No one really 'owns' the land here, but sshh don't tell the corporate media this.
Let's have a look at how these unlawful entities called city councils are destroying peoples lives, where there is a remedy for this in the form of a class action lawsuit (http://localgovernmentclassaction.com.au/), but again ssshhh don't tell the corporate media this.
Here is an article from 6 Nov 2017 as presented by msn.com with the headline:
Every man's caravan is his castle as WA landowner fights to live in 'middle of nowhere'
It's like something out of The Castle: a man living in a caravan on land he owns in outback WA facing eviction by the local council.
Self-described introvert Roland Gopel has found his own patch of paradise on top of a hill overlooking the townsite of Menzies, 730km inland from Perth.
The 58-year-old, with a thick grey beard and flowing hair, lives alone in bushland in a caravan borrowed from a friend, with only the flies for company.
Leaving Perth behind because of sky-high rental prices, he settled on Menzies, population 250, two years ago for its affordability.
"I was getting nowhere renting in Perth … I couldn't find a place where I could afford," Mr Gopel said.
"I ended up moving five times within one year in Perth and I'd had a gutful of moving around."
The sprawling views of the bushland are only interrupted by his closest neighbour, Prospector Pete, and the trains that roar past the back of his block.
He has no toilet or sewerage, periodically emptying a bucket at the local caravan park, but has his own rainwater tank for drinking and showering.
There are solar panels set up for electricity, though not enough power in his 12 batteries to run air conditioning, as well as a satellite dish for internet for the self-confessed computer nerd.
Man just wants to be left alone
MrGopel says he pays his rates and should be left alone to live in peace, although he concedes that is looking highly unlikely.
He is being penalised $50 a day for what the Shire of Menzies calls "camping illegally".

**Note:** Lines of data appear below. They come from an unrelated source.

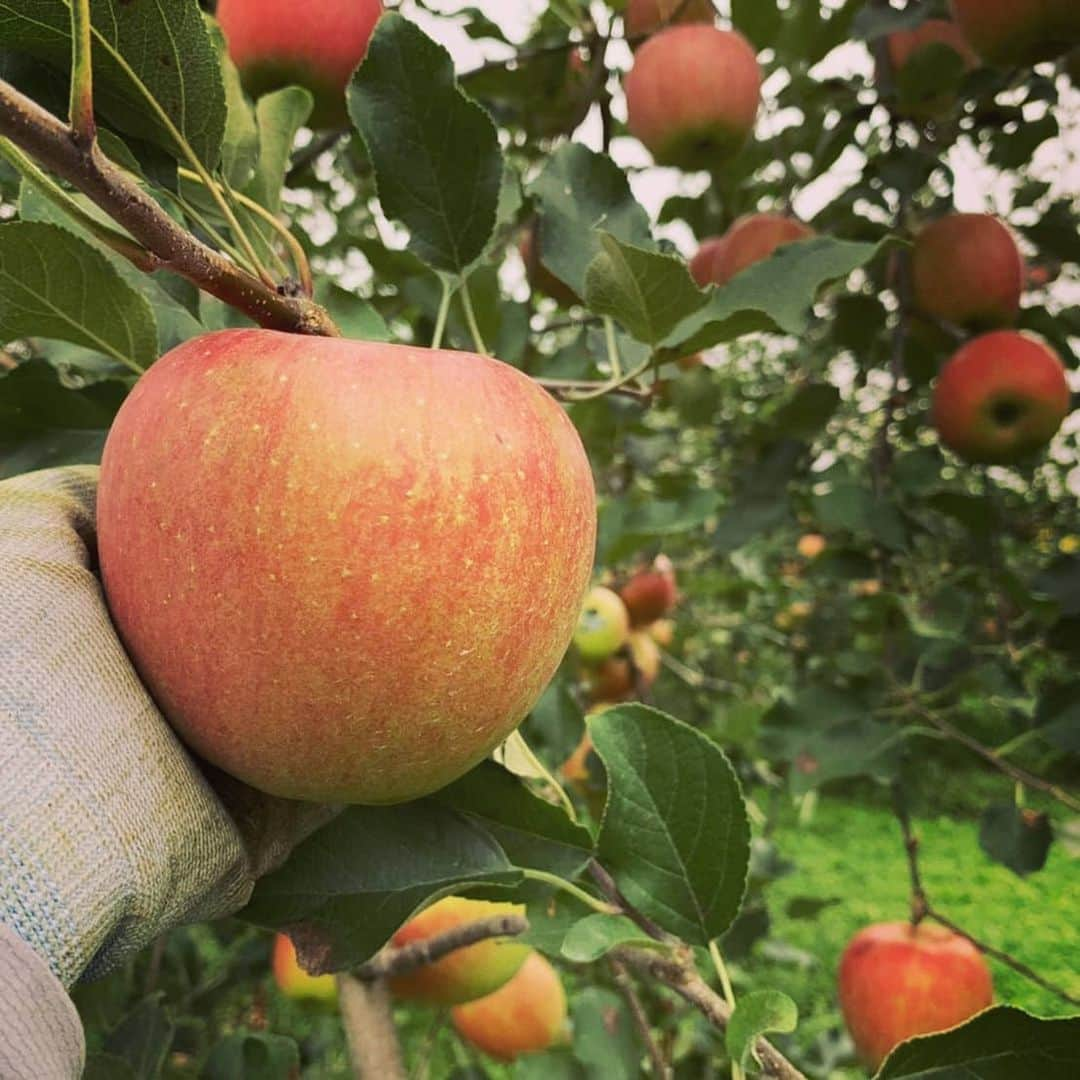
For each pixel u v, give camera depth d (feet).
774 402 3.41
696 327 1.13
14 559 0.71
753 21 2.03
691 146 1.88
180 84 0.76
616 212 1.29
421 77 1.01
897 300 2.10
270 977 2.21
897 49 1.98
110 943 0.62
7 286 0.85
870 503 1.95
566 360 1.96
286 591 0.64
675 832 0.92
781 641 3.60
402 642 0.66
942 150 2.07
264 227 1.10
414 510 0.65
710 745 0.93
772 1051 0.80
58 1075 0.51
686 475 2.52
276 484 0.64
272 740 0.69
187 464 0.66
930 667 2.13
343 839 0.89
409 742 0.70
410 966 1.29
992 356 1.93
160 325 1.10
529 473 0.70
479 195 1.04
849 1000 1.77
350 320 1.13
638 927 0.91
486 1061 2.75
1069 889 3.10
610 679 2.48
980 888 3.66
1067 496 3.34
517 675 0.73
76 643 0.67
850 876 4.37
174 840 0.66
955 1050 0.81
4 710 0.61
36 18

Shire CEO Rhonda Evans said there was an incorrect belief within some sections of the community that people who pay their rates can do what they want with their property.
She declined to comment further because the matter is still before the courts.
On August 1, Mr Gopel was fined $1,000 plus court costs of $1,745.50, while the Shire began seeking a $50 daily penalty.
The fine has grown to $4,750 in the three months since his last court appearance.
Man says he has nowhere else to go
MrGopel has lived something of a nomadic existence, holding various jobs as a pig farmer and most recently as a truck driver, and is now in the process of applying for a disability pension.
He has told the Shire "they're dreaming" if they expect him to pay the fines, maintaining no-one has the right to tell him what to do on his property.
Mr Gopel described the legal action taken by the council as "government overreach".
"There's no mortgage, I pay my rates but I have no services," he said.
"I'm doing no harm. There are quite a few of the locals who have no problem with me being here.
"If I didn't live here I'd be homeless."
Court date set for later this month
MrGopel said he sees parallels between his story and the movie, The Castle, the fictional story of a working class family's fight to stay in its Melbourne home after the government moves to compulsorily acquire the land for an airport expansion.
The movie ended up in the High Court, but Mr Gopel's due to appear next in the Leonora Magistrate's Court on November 21.
He is undecided whether he will attend court, or whether he will engage legal counsel.
"I haven't quite decided. I might see if I can get some legal aid," he said.